── EXTRACTED ENTRIES ──

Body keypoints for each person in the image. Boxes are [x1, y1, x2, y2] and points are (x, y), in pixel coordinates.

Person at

───
── EXTRACTED ENTRIES ──

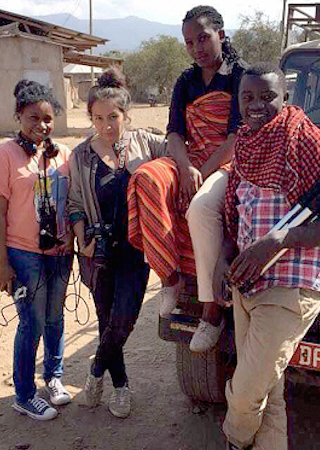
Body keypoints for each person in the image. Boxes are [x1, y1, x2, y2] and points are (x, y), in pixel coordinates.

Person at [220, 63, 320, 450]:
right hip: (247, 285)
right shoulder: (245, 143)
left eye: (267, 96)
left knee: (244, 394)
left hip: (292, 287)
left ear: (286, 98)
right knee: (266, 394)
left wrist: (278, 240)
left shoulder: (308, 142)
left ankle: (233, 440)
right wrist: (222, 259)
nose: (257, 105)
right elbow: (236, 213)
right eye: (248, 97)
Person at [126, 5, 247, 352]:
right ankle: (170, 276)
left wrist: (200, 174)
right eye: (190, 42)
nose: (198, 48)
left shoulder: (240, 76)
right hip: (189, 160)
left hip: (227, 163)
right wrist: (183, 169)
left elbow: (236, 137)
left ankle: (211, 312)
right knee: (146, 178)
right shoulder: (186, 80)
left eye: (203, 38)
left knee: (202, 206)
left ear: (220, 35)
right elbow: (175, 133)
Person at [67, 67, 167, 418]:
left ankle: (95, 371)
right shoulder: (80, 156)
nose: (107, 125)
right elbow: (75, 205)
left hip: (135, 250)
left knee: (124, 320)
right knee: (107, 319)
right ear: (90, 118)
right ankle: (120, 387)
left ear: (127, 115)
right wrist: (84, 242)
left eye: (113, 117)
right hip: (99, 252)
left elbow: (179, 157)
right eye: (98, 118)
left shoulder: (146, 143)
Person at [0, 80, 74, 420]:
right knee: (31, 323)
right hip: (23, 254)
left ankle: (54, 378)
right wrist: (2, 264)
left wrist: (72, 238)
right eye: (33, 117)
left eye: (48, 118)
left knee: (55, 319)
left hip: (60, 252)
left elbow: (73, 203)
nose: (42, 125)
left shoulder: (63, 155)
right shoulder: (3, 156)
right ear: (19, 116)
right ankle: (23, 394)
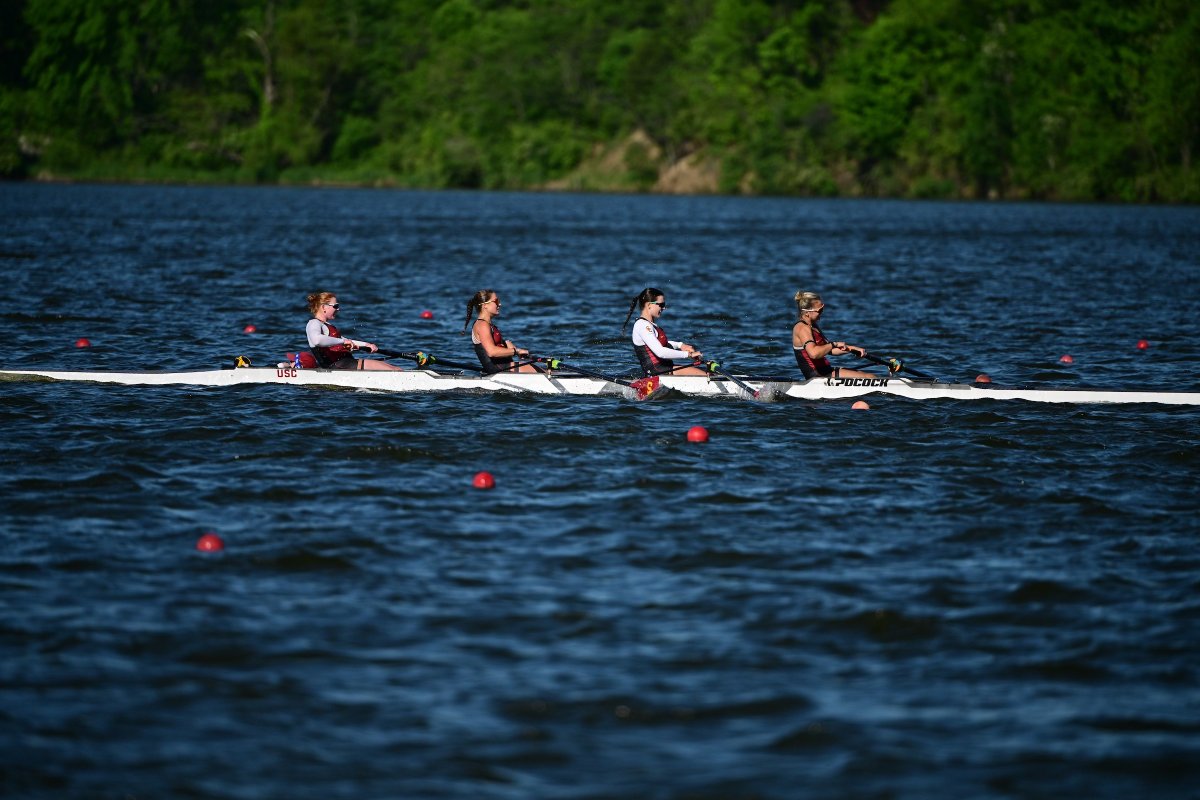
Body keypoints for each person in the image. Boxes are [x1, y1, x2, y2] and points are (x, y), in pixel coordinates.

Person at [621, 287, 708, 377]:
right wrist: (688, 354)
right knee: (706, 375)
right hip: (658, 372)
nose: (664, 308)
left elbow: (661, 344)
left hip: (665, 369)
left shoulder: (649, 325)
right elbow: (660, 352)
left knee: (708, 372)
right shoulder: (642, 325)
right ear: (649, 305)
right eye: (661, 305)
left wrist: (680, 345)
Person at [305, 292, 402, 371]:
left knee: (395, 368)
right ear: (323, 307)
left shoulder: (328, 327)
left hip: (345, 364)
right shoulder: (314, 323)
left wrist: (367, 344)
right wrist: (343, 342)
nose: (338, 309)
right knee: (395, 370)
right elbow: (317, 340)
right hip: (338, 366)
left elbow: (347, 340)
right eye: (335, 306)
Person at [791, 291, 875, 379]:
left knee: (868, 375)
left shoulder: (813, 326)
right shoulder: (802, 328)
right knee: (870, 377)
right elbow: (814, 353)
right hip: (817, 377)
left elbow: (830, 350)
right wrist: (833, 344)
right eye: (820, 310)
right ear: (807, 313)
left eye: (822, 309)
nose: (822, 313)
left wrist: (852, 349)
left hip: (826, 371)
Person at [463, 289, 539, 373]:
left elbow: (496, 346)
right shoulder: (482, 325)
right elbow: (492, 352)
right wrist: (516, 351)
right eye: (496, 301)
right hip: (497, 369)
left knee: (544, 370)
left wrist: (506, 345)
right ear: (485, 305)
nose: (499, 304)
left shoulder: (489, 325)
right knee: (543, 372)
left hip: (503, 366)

───

AIM OF THE EXERCISE
Pictures excluded, give again exactly and only the lines of the material above from the line with "right shoulder: (3, 156)" through the line with "left elbow: (661, 344)".

ANSWER FOR THIS EXERCISE
right shoulder: (3, 156)
right ear: (19, 116)
right ankle: (23, 394)
Body keypoints for each person in the image. Boxes are [x1, y1, x2, y2] and points are (x, y), in pixel coordinates.

Person at [621, 287, 708, 377]:
right wrist: (688, 354)
right knee: (706, 375)
right hip: (658, 372)
nose: (664, 308)
left elbow: (661, 344)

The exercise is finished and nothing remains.